Anthropology Reading Journal Series
VI. 10/17/2011: The Body in/and Performance
This week’s focus is a continuation on the Body and the theory of embodiment of culture in performance. It’s a critical review day so we won’t be discussing articles but instead I’ll be reviewing the book, Sensational Knowledge by Tomie Hahn, written by a professor from RPI who teachers dance and performance.
Book #2 Critical Analysis
Hahn, Tomie. 2007. Sensational Knowledge. Middletown CT: Wesleyan UP.
Tomie Hahn’s, Sensational Knowledge: Embodying Culture through Japanese Dance, is an ethnographic text that studies Kabuki’s cousin – and lesser known dance style – nihon buyo. By examining the practice of nihon buyo, Hahn explores how culture is passed down and embodied through dance.
In her introduction, Hahn highlights the concept of dance transmission, writing that transmission is “the information between teacher and student, sender and receiver, and embraces the relationship that evolves” (p. 2). She goes on to give historical background on the Japanese concept of mind and body as one. Throughout the beginning chapter, this unity of oneness is emphasized as Hahn builds her case in support of how theory arises from practice. This sets the groundwork for Hahn’s interests and questions relating to embodiment. She begins by explaining to the reader that translating embodied culture and experience into text is wrought with difficulties due to the nature of actual experience. Hahn expresses these concerns by framing them with the surrounding questions of, “How does culture shape our attendance to various sensoria and how does our interpretation shape our individual realities,” (p.33). She references Lila Abu-Lughod’s Writing against Culture as an inspiration for disrupting her insider perspective, enabling her to better convey sensory knowledge through multiple voices.
Anthropology Reading Journal Series
V. 10/3/2011: The Body in/and Anthropology
This week’s readings centered on the main theme of the body and it’s embodiment of culture.
Reading #1: Classen, Constance and David Howes. 1996. “Making Senes of Culture: Anthropology as a Sensual Experience.” Enthofoor 9(2):86-96.
Constance Classen and David Howe’s “Making Sense of Culture: Anthropology as a Sensual Experience” open their article with three vignettes that discussed multi-sensory experiences and their sensual significance. The first vignette explored the sense of smell in the Andean region of Northwestern Argentina; the second vignette explored the Navajo sand painting experience of physical and visual transference; and the final vignette discussed the Desana of the Colombian Amazon and their visual attributing of color to their way of understanding their physical world. The authors dedicated their article to exploring the senses in anthropology as a way of fully understanding culture. They write that the body is of cultural significance because it is both the basis of physical experience as well as a model in which experience is communicated. Using their first vignette as an example, Classen and Howes note that the sensory experience of a place can be learned through the olfactory senses. They discuss how the natives in the Andean region of Northwest Argentina were able to distinguish between the various herbal scents of plants and their inherent properties through “olfactory classification”.
The second vignette focused on tactile pictures or sand paintings of the Navajo that are created as a medium for transferring divine power to the ill person who comes for healing. It is a ritual performed by a shaman who paints sand around the ill person who is seated. Sprinkling different types of pigmented sand and creating a picture around the ill person allows the shaman to give physical form to the spirits he consults with. The Navajo believe that by performing this ritual and aligning the ill person in the center of this re-created cosmos, allows the sick person to become spiritually centered once again. This visual and physical experience becomes another avenue in which to explore the anthropology of embodied culture.

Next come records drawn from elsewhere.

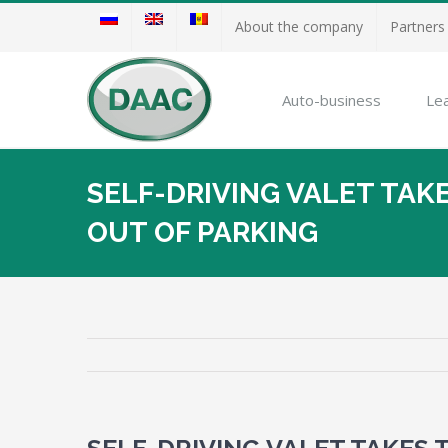
About the company
Partners
Auto-business
Le
SELF-DRIVING VALET TAKE
OUT OF PARKING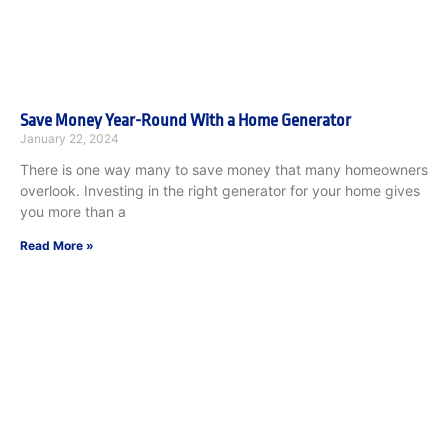
Save Money Year-Round With a Home Generator
January 22, 2024
There is one way many to save money that many homeowners
overlook. Investing in the right generator for your home gives
you more than a
Read More »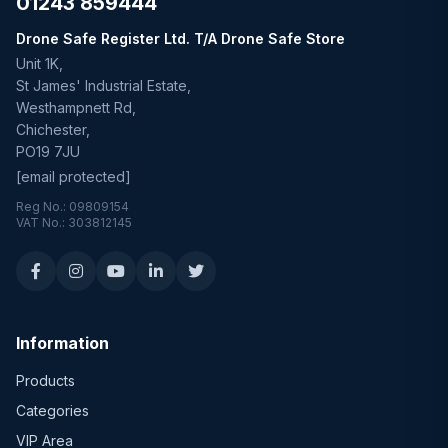
01243 859444
Drone Safe Register Ltd. T/A Drone Safe Store
Unit 1K,
St James' Industrial Estate,
Westhampnett Rd,
Chichester,
PO19 7JU
[email protected]
Reg No.: 09809154
VAT No.: 303812145
Information
Products
Categories
VIP Area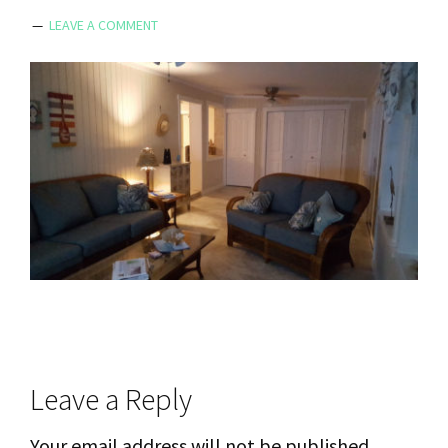
LEAVE A COMMENT
Reader
Leave a Reply
Interactions
Your email address will not be published.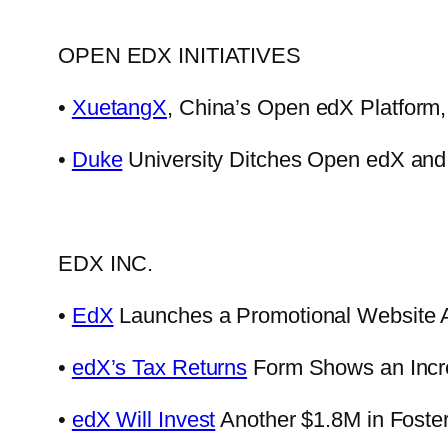
OPEN EDX INITIATIVES
•
XuetangX
, China’s Open edX Platform
•
Duke
University Ditches Open edX and
EDX INC.
•
EdX
Launches a Promotional Website A
•
edX’s Tax Returns
Form Shows an Increa
•
edX Will Invest
Another $1.8M in Foster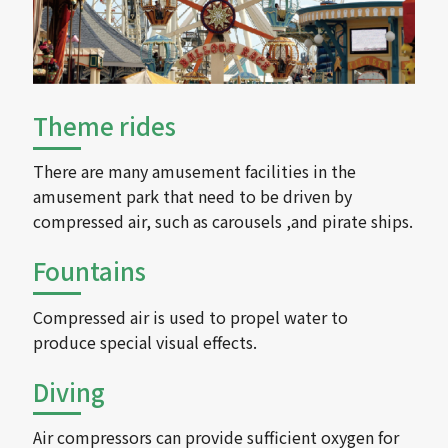
Theme rides
There are many amusement facilities in the
amusement park that need to be driven by
compressed air, such as carousels ,and pirate ships.
Fountains
Compressed air is used to propel water to
produce special visual effects.
Diving
Air compressors can provide sufficient oxygen for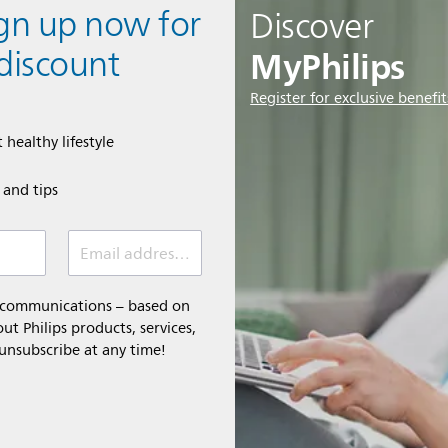
ign up now for
Discover
MyPhilips
discount
Register for exclusive benefit
 healthy lifestyle
e and tips
Email address (required)
l communications – based on
t Philips products, services,
 unsubscribe at any time!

Finally, the author’s third vignette references the cosmic color use of the Colombian Amazon in which vibrant colors correlate to a symbolic system that “work together to create the cosmos and everything in them.” By exploring this visual sense of the Desana, anthropologists can realize how such a system dictates behavior in their culture. Color and the cosmos are engendered with moral significance and provide an understanding for the Desana in learning about their world. The authors conclude that by studying culture through a multi-sensory approach allows the anthropologist to benefit in a variety of ways.